В таком духе и написал он в 1834 году свой замечательный памфлет к крестьянам «Гессенский Вестник», желая в нем «объяснить мужику и сделать расчет, чтобы он понял, что он живет в государстве, где на него падают тяготы, а другим достаются прибыли». Тайный памфлет начинался почти в духе шиллеровских «Разбойников»: «Этот листок должен сказать гессенцам правду, но кто говорит правду, того вешают». Однако, дальше, {213} за лозунгом «мир хижинам, война дворцам» следует самый трезвый и точный обзор финансовой политики Гессенского герцогства, открывающий, как велики подати и на что они идут.
И все-таки Бюхнер оказался тут романтиком. Гессенские мужики не стали читать его послания и аккуратно сдали полиции тюки с брошюрой. Организация попала под удар, и Бюхнеру пришлось скрыться, вернувшись к отцу. Но и здесь его стерегло несчастье. Он получил приказ явиться в полицию, и только самоотверженная решимость младшего брата, который согласился явиться вместо него, чтобы дать ему время убежать за границу, спасла Георга Бюхнера от пожизненной тюрьмы или казни.

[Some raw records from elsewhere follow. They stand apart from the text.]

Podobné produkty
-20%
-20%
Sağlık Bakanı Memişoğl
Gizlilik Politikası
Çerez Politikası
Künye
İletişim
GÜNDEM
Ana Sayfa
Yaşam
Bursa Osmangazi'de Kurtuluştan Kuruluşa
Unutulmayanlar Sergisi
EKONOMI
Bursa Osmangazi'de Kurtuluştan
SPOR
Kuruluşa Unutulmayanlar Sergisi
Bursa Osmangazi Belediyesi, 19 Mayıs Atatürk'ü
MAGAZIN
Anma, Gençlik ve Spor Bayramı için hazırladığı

Последний период жизни этого удивительного юноши был посвящен драматургии и науке. Он написал диссертацию о нервной системе рыб и был приглашен доцентом по сравнительной анатомии и философии (!) в Цюрих. Работа его здесь сопровождалась величайшим успехом, когда внезапно болезнь прекратила жизнь гениального философа, анатома, поэта и революционера.
Только через сорок лет после его смерти удалось {214} друзьям его памяти химически восстановить карандашные записка на листках с текстом «Воццека». Счастливая случайность вернула нам замечательные наброски трагедии, провозвестницы экспрессионизма.
Те из ленинградцев, которые помнят «Эугена Несчастного», поймут, что здесь — прямое влияние «Войцека». Строй речи, патетика мысли, бурное чередование еден удивительно роднят эти отрывки с общим стилем драм Кайзера, Толлера, Газенклевера. Поразительна глубина и широта захвата в этой простой истории об измене, ревности и убийстве. Маска добродушно-подлого кретина капитана как символ милитаризированного мещанства; Войцек — то солдатик, потеющий на работе, то нежный муж и отец, то больной галлюцинациями, трогательный и жестокий убийца; тамбурмажор — воплощение тупой и хвастливой солдатчины; и Мария, верная жена, страстная мать, грубая девка, кокетничающая дурочка, сумасшедшая любовница, кающаяся Магдалина — все это возникает перед нами в двух-трех жестах, пяти-шести фразах сто лет назад написанного фильма.